U33A-06
Macroseismic Intensities from the 2015 Gorkha, Nepal, Earthquake
Wednesday, 16 December 2015: 14:55
102 (Moscone South)
Stacey Servito Martin, Earth Observatory of Singapore, Singapore, Singapore and Susan Elizabeth Hough, USGS Pasadena Field Office, Pasadena, CA, United States
Abstract:
The Mw 7.8 Gorkha, Nepal, earthquake, the largest central Himalayan earthquake in eighty-one years, yielded few instrumental recording of strong motion. To supplement these we collected 3800 detailed media and first-person accounts of macroseismic effects that included sufficiently detailed information to assign intensities. Our resultant macroseismic intensity map reveals the distribution of shaking in Nepal and the adjacent Gangetic basin. A key observation was that only in rare instances did near-field shaking intensities exceed intensity 8 on the European Macroseismic Scale (EMS), a level that corresponds with heavy damage or total collapse of many unengineered masonry structures. Within the Kathmandu Valley, intensities were generally 6-7 EMS, with generally lower intensities in the center of the valley than along the edges and foothills. This surprising (and fortunate) result can be explained by the nature of the mainshock ground motions, which were dominated by energy at periods significantly longer than the resonant periods of vernacular structures throughout Kathmandu. Outside the Kathmandu Valley the earthquake took a heavy toll on a number of remote villages, where many especially vulnerable masonry houses collapsed catastrophically in shaking equivalent to 7-8 EMS. Intensities were also generally higher along ridges and small hills, suggesting that topographic amplification played a significant role in controlling damage.

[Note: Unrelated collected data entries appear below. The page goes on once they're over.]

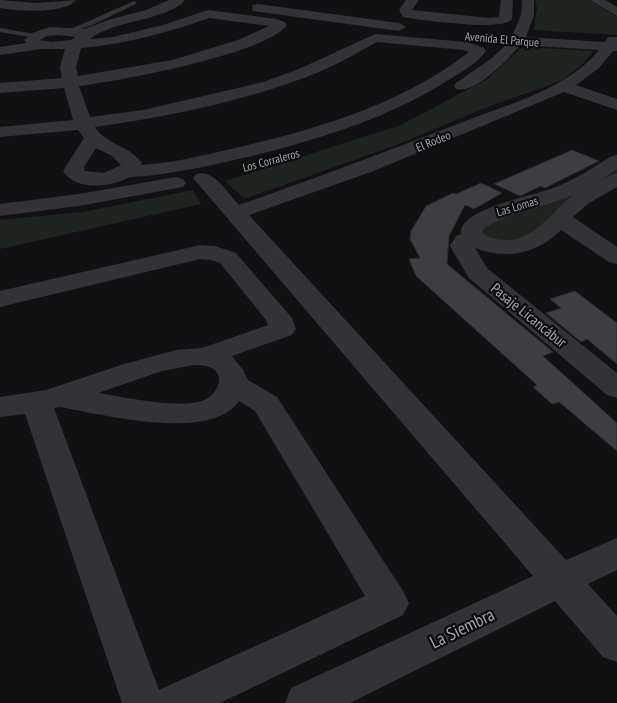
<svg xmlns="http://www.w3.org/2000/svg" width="617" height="703" font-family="'PT Sans Narrow',sans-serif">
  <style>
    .green { fill: #1d241e }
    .building { fill: #3d3d42; stroke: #2b2b2e }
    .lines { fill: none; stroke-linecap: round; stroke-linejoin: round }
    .lane { fill: #323237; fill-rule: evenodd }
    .street { fill: #323237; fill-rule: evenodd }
    .labels { text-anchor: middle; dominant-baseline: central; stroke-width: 4.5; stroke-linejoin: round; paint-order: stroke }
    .far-street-label { font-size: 12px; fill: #a2a6b2; stroke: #0c0c0d }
    .street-label { font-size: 15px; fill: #a2a6b2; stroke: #0c0c0d }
    .near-street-label { font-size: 18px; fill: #a2a6b2; stroke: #0c0c0d }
  </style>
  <rect width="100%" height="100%" fill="#111012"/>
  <g class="green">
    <polygon points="535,0 589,0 617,17 617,35 534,30 537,8"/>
    <polygon points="522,47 594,51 582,65 561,81 490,106 394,146 244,199 225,181 401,125 489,78"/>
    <polygon points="617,165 617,175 519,244 477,235 490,217"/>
    <polygon points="193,190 201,204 0,249 0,220 83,212"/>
  </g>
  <g class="building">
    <polygon points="572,150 599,161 545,188 541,186 520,196 494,184"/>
    <polygon points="481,183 502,193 474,209 465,205 449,236 447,264 553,352 543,356 617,423 617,451 559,402 552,404 533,387 537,385 416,276 409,259 420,258 410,239 411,231 426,206 453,193 456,194"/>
    <polygon points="575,291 617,323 617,364 587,339 581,342 546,313 561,308 550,299"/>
  </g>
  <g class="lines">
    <g class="lane">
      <polygon points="134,1 137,3 136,4 92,25 67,34 64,32"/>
      <polygon points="0,28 35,34 39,36 35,38 0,32"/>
    </g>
    <g class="street">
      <path d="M 0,0 L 36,3 L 76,0 C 63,15 18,11 0,8 Z"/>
      <path d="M 169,0 L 185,0 C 167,21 113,20 90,39 L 113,37 L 163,25 L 208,10 L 276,19 L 285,22 L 287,25 C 266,54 118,81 79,86 L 90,117 L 143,110 L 263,82 L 299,69 L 375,34 L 467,42 L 484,48 L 486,51 C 478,63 463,71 450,79 C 393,116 326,137 260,154 C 218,164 176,174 133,177 C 128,177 124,180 119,182 C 100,187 75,189 63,171 L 84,138 L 78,130 L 0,137 L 0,127 L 73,120 L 64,88 L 0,93 L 0,83 L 62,78 L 60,67 L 65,49 L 41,49 L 0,55 L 0,47 L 26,43 L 24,40 L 32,33 L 50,27 L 84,29 L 111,19 L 146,10 ZM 209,18 L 269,26 L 238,40 L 172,60 L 78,76 L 76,67 L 81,48 C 125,44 167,33 209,18 ZM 58,35 L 75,37 L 71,40 L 52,42 L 40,40 L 47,36 ZM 377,42 L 464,50 L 469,52 C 401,105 314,130 231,149 C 201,156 171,163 141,165 L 142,163 C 130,146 105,144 95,127 C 167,117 241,102 309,76 C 333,67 355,54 377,42 ZM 96,148 L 112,156 L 121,165 L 104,173 L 85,171 L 84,167 Z"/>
      <path d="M 406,0 L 419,0 L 412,10 L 490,18 L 499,17 L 501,0 L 513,0 L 512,19 C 501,32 427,20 408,18 L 403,17 L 399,10 Z"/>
      <path d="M 522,0 L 534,0 L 534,15 L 526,37 L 605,42 L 608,37 L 617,37 L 617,51 L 613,51 L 599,68 L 576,85 L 617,99 L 617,110 L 564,92 L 371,172 L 249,215 L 566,560 L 617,538 L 617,570 L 588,584 L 617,616 L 617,662 L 603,657 L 555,601 L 350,703 L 285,703 L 291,688 L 533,576 L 193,178 L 196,174 C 214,169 227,192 239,205 C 314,179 388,151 463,122 C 508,104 566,90 599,50 L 520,45 C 509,59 475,94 456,89 L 454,86 L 456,83 L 492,58 L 506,45 L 496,43 L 494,40 L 496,37 L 512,36 L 521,15 Z"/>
      <polygon points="590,0 605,0 617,7 617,16"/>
      <polygon points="258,4 399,23 406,27 399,31 253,11 252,8 253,5"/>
      <path d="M 617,155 L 617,169 L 604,178 L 617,173 L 617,187 L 589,203 L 573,217 L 617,247 L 617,264 L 609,262 L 561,230 C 537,254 506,260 475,248 L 487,268 L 617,373 L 617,398 L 607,395 L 469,278 L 450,246 L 456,236 L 461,234 C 457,209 537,195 556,187 C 575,179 593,168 610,157 ZM 573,195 C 552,211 533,243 503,240 C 495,239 489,238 482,232 L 483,229 C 510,211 543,208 573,195 Z"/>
      <polygon points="176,177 183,179 186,183 183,187 79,206 0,216 0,204 79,194"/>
      <path d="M 200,245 L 215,246 L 236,253 L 292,318 L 296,329 L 292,335 L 232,356 L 243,370 L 248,380 L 277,397 L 403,591 L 409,603 L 403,615 L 220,703 L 122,703 L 25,414 L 0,417 L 0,397 L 46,390 L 124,364 L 176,350 L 202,348 L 268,325 L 266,320 L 220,263 L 211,260 L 200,259 L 0,307 L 0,291 ZM 194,365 C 198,365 204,365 209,367 C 228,374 217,396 202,401 C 179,409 123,397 98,393 L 162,371 ZM 239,401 L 255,411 L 365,596 L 159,690 L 54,408 L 59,407 C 102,414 210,443 239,401 Z"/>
    </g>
  </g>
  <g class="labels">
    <g class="far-street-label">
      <text transform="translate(502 39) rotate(5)">Avenida El Parque</text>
      <text transform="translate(433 141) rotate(-22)">El Rodeo</text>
      <text transform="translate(271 160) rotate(-15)">Los Corraleros</text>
      <text transform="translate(517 206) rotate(-17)">Las Lomas</text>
    </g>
    <g class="street-label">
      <text transform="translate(529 315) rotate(39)">Pasaje Licancábur</text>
    </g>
    <g class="near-street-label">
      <text transform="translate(462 628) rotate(-26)">La Siembra</text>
    </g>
  </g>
</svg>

The spatially rich intensity data set provides an opportunity to consider several key issues, including amplification of shaking in the Ganges basin, and the distribution of shaking across the rupture zone. Of note, relatively higher intensities within the near-field region are found to correlate with zones of enhanced high-frequency source radiation imaged by teleseismic back-projection (Avouac et al., 2015). We further reconsider intensities from a sequence of earthquakes on 26 August 1833, and conclude the largest of these ruptured at least part of the same plate boundary segment as did the Gorkha earthquake.